MB: It will be published in August, 2008. It’s a wonderful book. The older I get, the more I want to do books that are relevant and challenge me. I love working on new Arthur shows, but I never expected that adventure to take over my life for as long as it has. I need to also challenge myself as an artist. I really studied art, and I never really thought I’d become an illustrator. When I worked on the first one, Wild about Books, I thought was the best gift I’ve ever had in my life as a vehicle to be an artist. Then I got this new manuscript and I couldn’t believe she had written an even better book. It’s the story of a baby who starts to read in his crib, and the power that reading gives him in his life. It’s going about it in such a positive way, to really portray reading as power. I just fell under the spell of this book, and had a wonderful time doing these paintings on gesso board.
KC: You’ll be in Seattle this month to speak at the annual Program for Early Parent Support luncheon. Can you give us a preview of what your talk will be about? Have you been to Seattle before?
MB: Yes, and it’s one of the most beautiful places in the world. I love that city. I want to talk a little bit about being a parent – a particular struggle that I had with one of my children, and talk about the resources that helped me through that. I don’t have a whole lot of time, so I’m really trying to craft this talk so I can get a lot in. I know I’d be cheating people if I didn’t talk a little bit about my work, and what led me to TV, and what I feel about that as a medium for telling stories, and talk a little bit about my good friend Fred Rogers who was a wonderful teacher and role model. I’d love to share my story Born to Read. It’ll be the second place I’ve read it to a group of people.
KC: How did you get involved with PEPS?
MB: I’m involved with a speaker’s bureau, and somehow my name was brought up, and the date worked for me. So I’m going to be on an airplane. I do a few talks a year, and I really enjoy it. It really allows me to be involved with who I work for. I think any group that supports parents is wonderful. We need all the support we can get.
KC: You may have heard that the Dalai Lama is coming to town this month for a conference with area educators and parents on early learning and emotional intelligence, and their connection to the development of compassion. The group Seeds of Compassion is bringing this all together, and in my work with them, I’ve noticed that your name has come up on lists of picture books for parents – especially your "Dino Life Guides for Families." How did you come to be involved with a project that deals so specifically with teaching kids how to manage tough life situations?

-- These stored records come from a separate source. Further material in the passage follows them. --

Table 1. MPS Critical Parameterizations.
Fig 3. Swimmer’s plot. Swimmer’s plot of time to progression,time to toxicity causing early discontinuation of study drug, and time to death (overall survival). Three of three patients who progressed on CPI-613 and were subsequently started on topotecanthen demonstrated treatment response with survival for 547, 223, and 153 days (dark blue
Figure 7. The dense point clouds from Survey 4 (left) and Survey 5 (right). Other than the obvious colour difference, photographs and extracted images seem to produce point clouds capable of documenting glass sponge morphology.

MB: That’s Laurie’s project – we have to share the credit here. She has done such a wonderful job, taking those difficult subjects that all of us deal with at some times in our lives. I really like the way those books are conceptualized. I had very little input on the text, but I really had a good time doing the pictures. The divorce book was our first collaboration in the series. We had both been divorced, and I had two sons, and I went to the library to get book about divorce, and they were so disappointing. They most upbeat one was My Dad Lives in a Downtown Motel, and it was very grim. And I thought this has nothing to do with our situation. Where are all the good books about divorce?

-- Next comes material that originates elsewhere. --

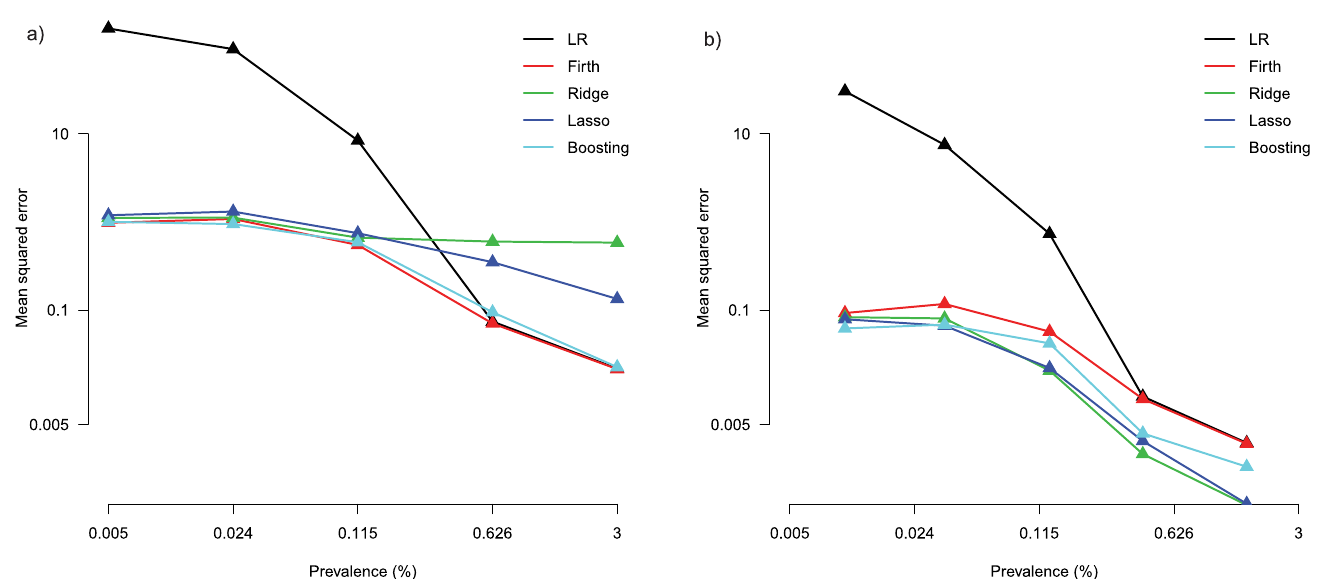
Fig 3. Simulation data. (a) Mean squared errors across the 5 relevant variables. ( b ) Mean squared errors across 5 groups of irrelevant variables (9 variables per group). All axes are on a logarithmic scale.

When Laurie and I did meet, we talked about doing books together. [Laurie Krasny Brown was co-director with Howard Gardner of Harvard University’s Project Zero, studying children and media.] They hired me to come in and work on a study. They were interested in the importance of illustration in picture books and how they affect a child’s imagining. At that point, illustrators weren’t event getting credit in the spines of books. I was very interested in the work they were doing over there.